IAIFI Research Highlights
This work imports methods from theoretical physics (random matrix theory and statistical mechanics) to derive the empirical scaling laws governing modern AI, a direct example of the IAIFI mission to connect physics and AI research.
The paper provides the first analytically solvable model reproducing neural scaling laws as a function of both dataset size and parameter count, giving a theoretical foundation for practical decisions about compute, data, and model capacity.
Power-law statistics are ubiquitous in physical systems, and this framework shows they also organize machine learning behavior, tightening the mathematical connections between statistical physics and learning theory.
Future work can test whether architectures like transformers achieve superior spectral extension, and whether these results extend beyond regression to classification and generative tasks. The paper is available at [arXiv:2210.16859](https://arxiv.org/abs/2210.16859).
Original Paper Details
A Solvable Model of Neural Scaling Laws
[2210.16859](https://arxiv.org/abs/2210.16859)

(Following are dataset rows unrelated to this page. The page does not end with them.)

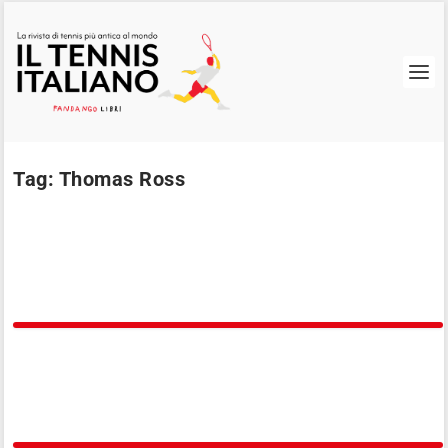
Tag:
Thomas Ross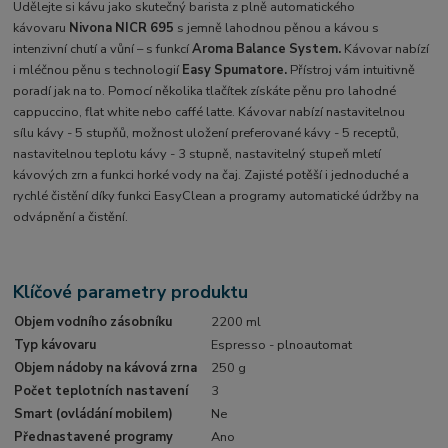
Udělejte si kávu jako skutečný barista z plně automatického
kávovaru
Nivona NICR 695
s jemně lahodnou pěnou a kávou s
intenzivní chutí a vůní – s funkcí
Aroma Balance System.
Kávovar nabízí
i mléčnou pěnu s technologií
Easy Spumatore.
Přístroj vám intuitivně
poradí jak na to. Pomocí několika tlačítek získáte pěnu pro lahodné
cappuccino, flat white nebo caffé latte. Kávovar nabízí nastavitelnou
sílu kávy - 5 stupňů, možnost uložení preferované kávy - 5 receptů,
nastavitelnou teplotu kávy - 3 stupně, nastavitelný stupeň mletí
kávových zrn a funkci horké vody na čaj. Zajisté potěší i jednoduché a
rychlé čistění díky funkci EasyClean a programy automatické údržby na
odvápnění a čistění.
Klíčové parametry produktu
Objem vodního zásobníku
2200 ml
Typ kávovaru
Espresso - plnoautomat
Objem nádoby na kávová zrna
250 g
Počet teplotních nastavení
3
Smart (ovládání mobilem)
Ne
Přednastavené programy
Ano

Alexander Maloney, Daniel A. Roberts, James Sully
Large language models with a huge number of parameters, when trained on near internet-sized number of tokens, have been empirically shown to obey neural scaling laws: specifically, their performance behaves predictably as a power law in either parameters or dataset size until bottlenecked by the other resource. To understand this better, we first identify the necessary properties allowing such scaling laws to arise and then propose a statistical model -- a joint generative data model and random feature model -- that captures this neural scaling phenomenology. By solving this model in the dual limit of large training set size and large number of parameters, we gain insight into (i) the statistical structure of datasets and tasks that lead to scaling laws, (ii) the way nonlinear feature maps, such as those provided by neural networks, enable scaling laws when trained on these datasets, (iii) the optimality of the equiparameterization scaling of training sets and parameters, and (iv) whether such scaling laws can break down and how they behave when they do. Key findings are the manner in which the power laws that occur in the statistics of natural datasets are extended by nonlinear random feature maps and then translated into power-law scalings of the test loss and how the finite extent of the data's spectral power law causes the model's performance to plateau.